* Raw data
+ + + + +

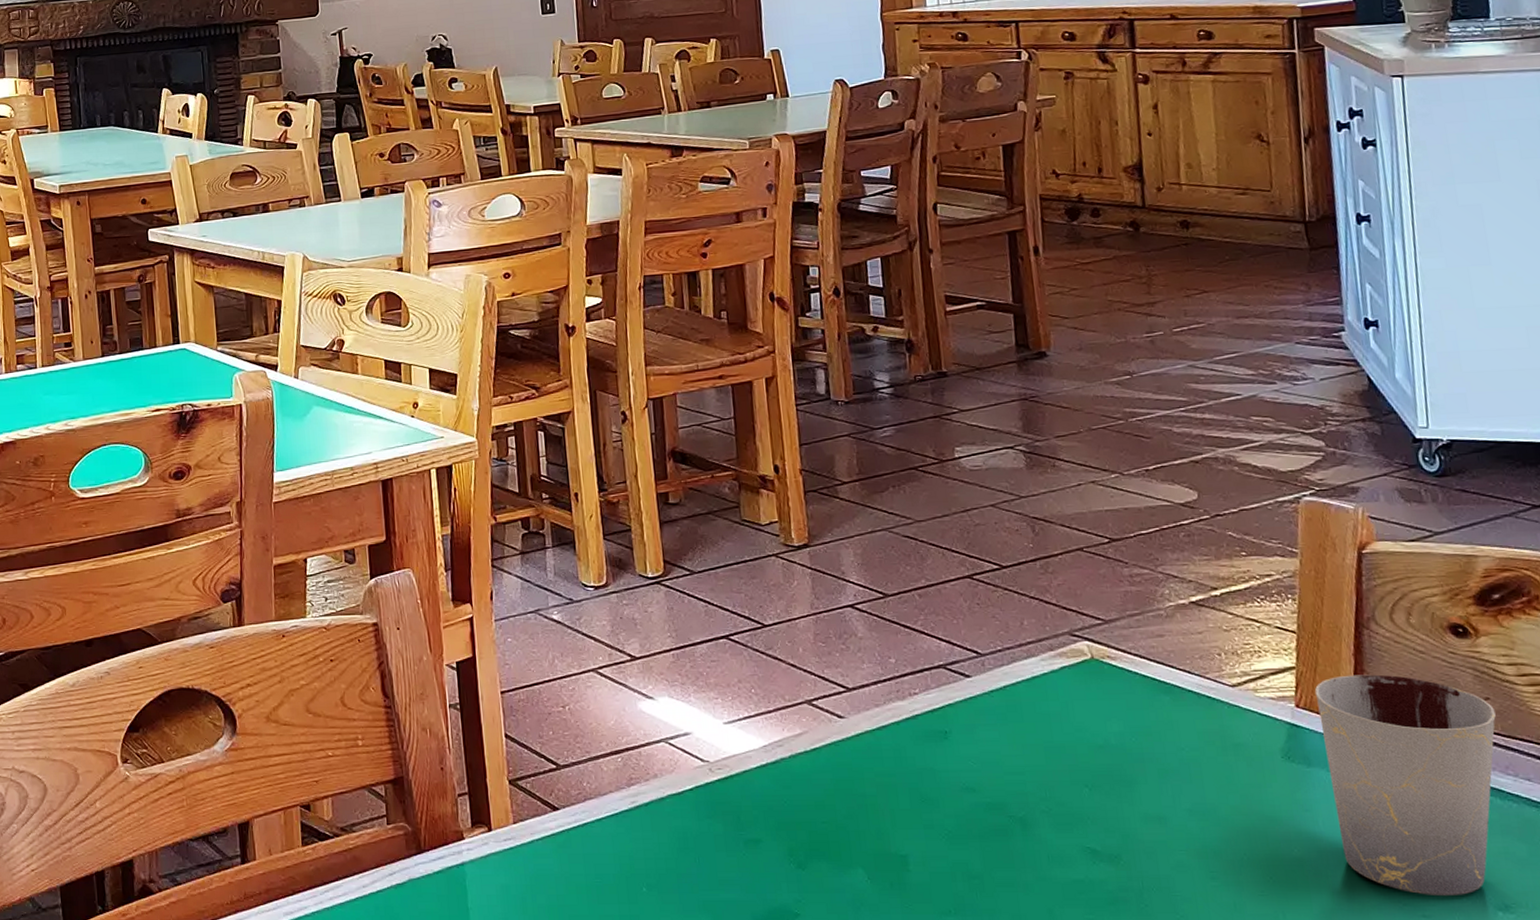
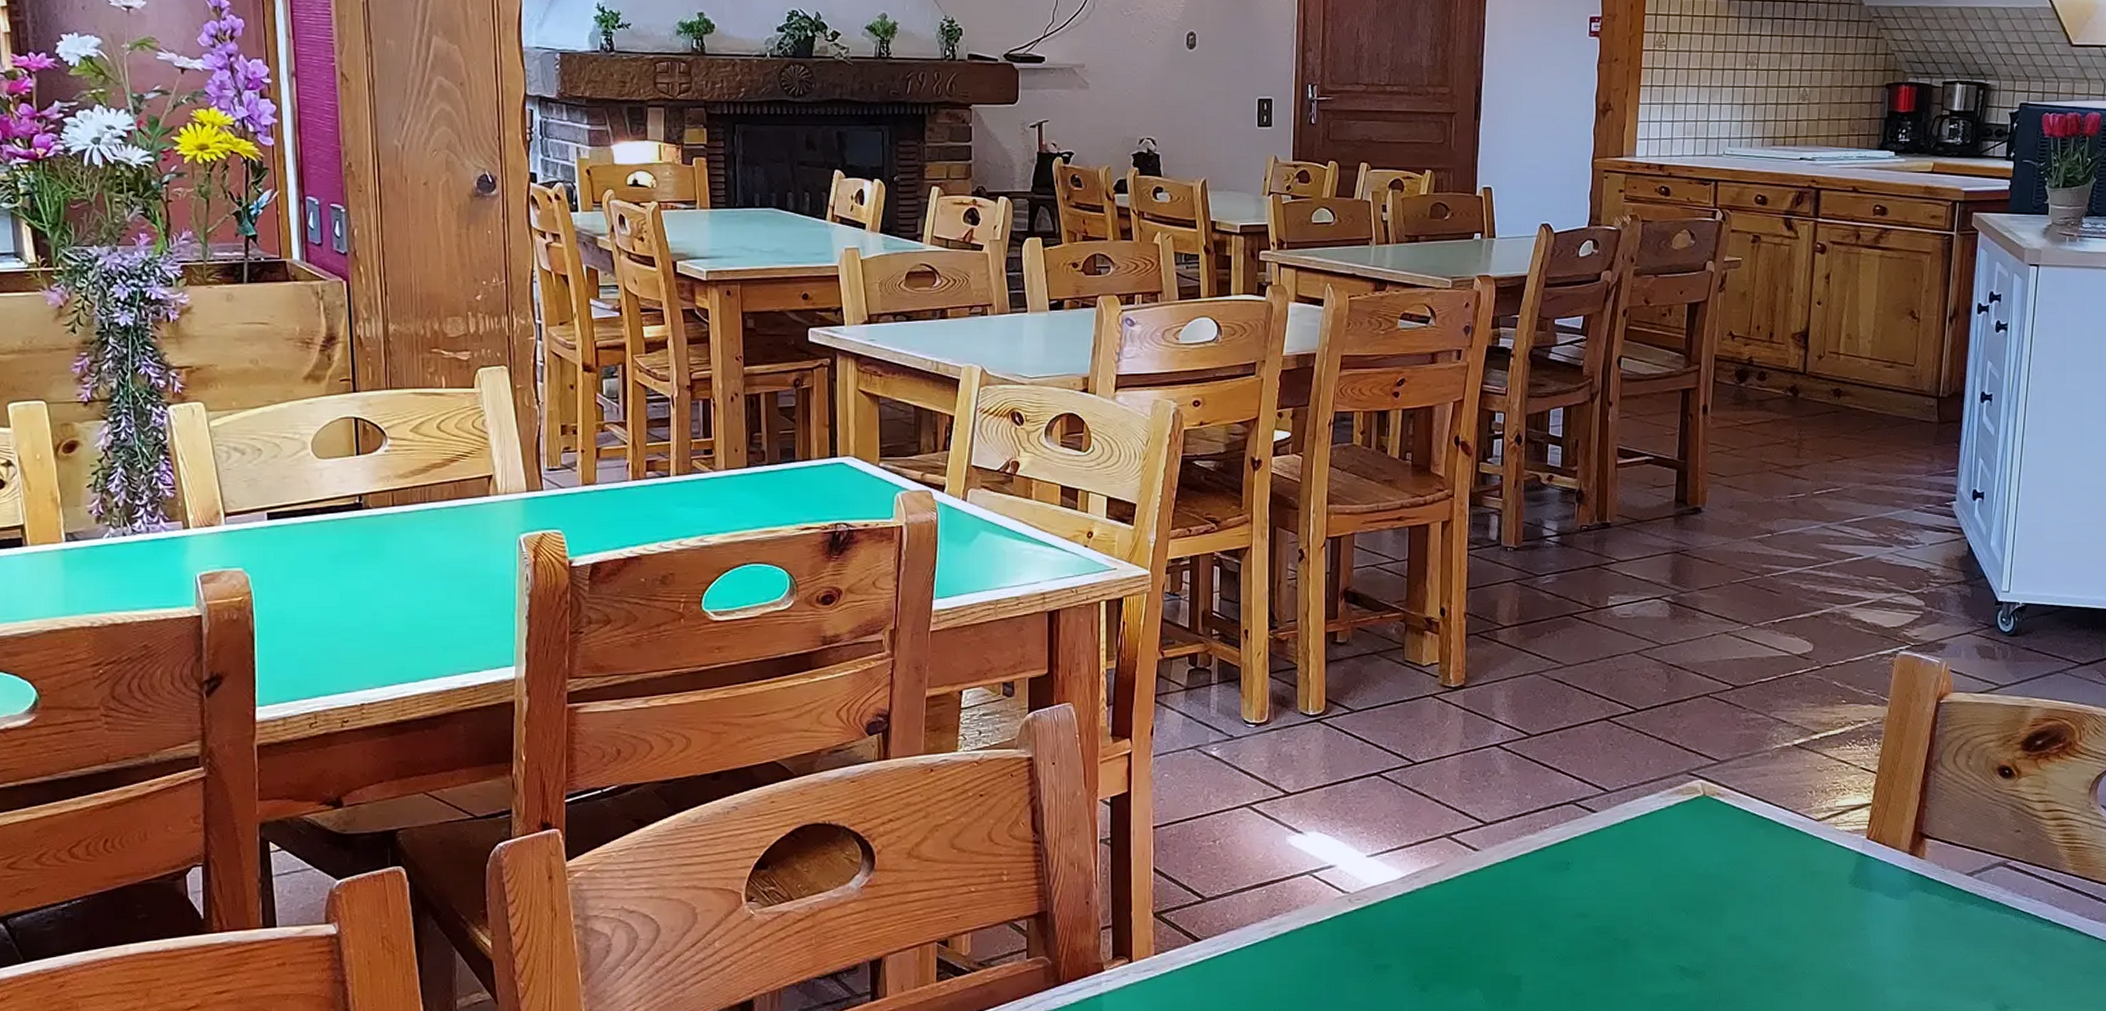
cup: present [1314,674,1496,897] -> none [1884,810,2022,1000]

+ + + + +

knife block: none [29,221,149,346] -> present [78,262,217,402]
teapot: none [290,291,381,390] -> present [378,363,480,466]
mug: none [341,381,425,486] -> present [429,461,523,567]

+ + + + +

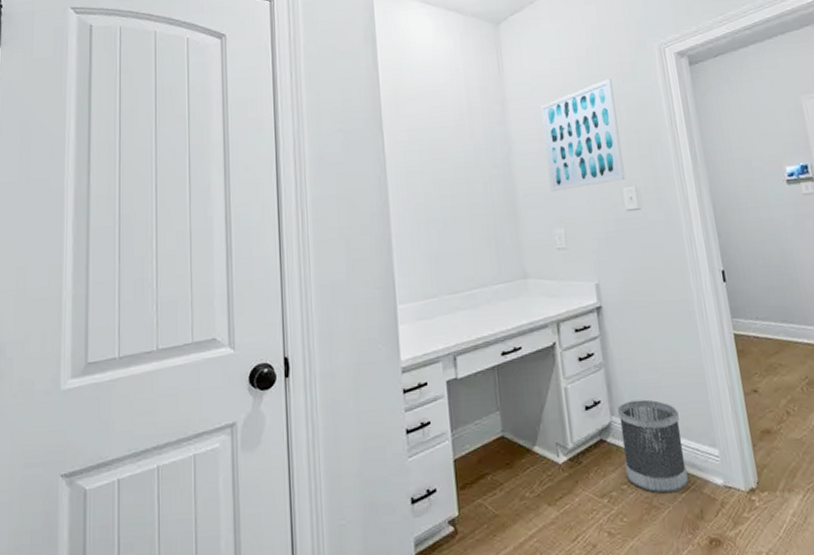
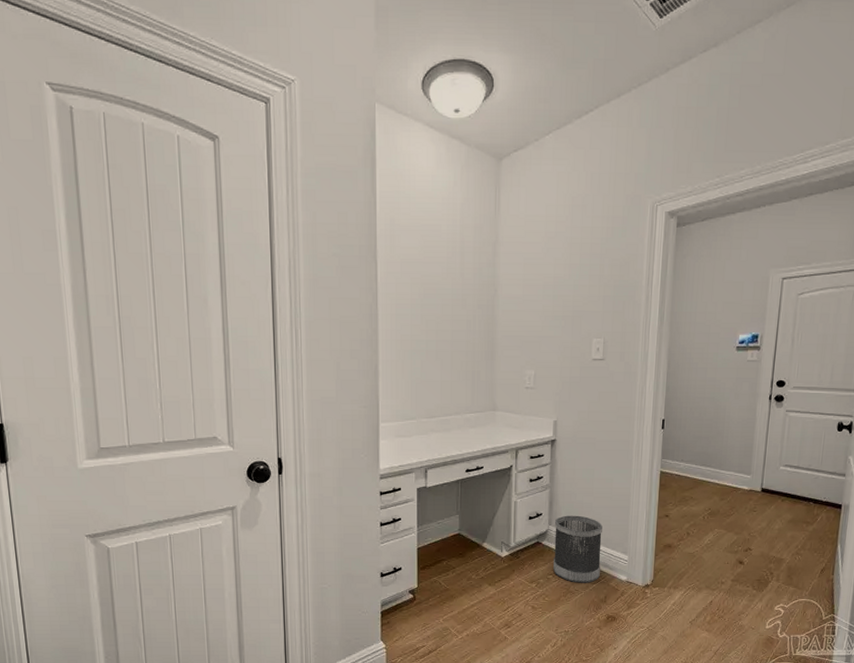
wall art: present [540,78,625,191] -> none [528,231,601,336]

+ + + + +

* Request
Out of the data above, set down the lines from the one with "teapot: none [290,291,381,390]" to the one with "mug: none [341,381,425,486]", both included, exactly as written and with no additions.

* Exercise output
teapot: none [290,291,381,390] -> present [378,363,480,466]
mug: none [341,381,425,486] -> present [429,461,523,567]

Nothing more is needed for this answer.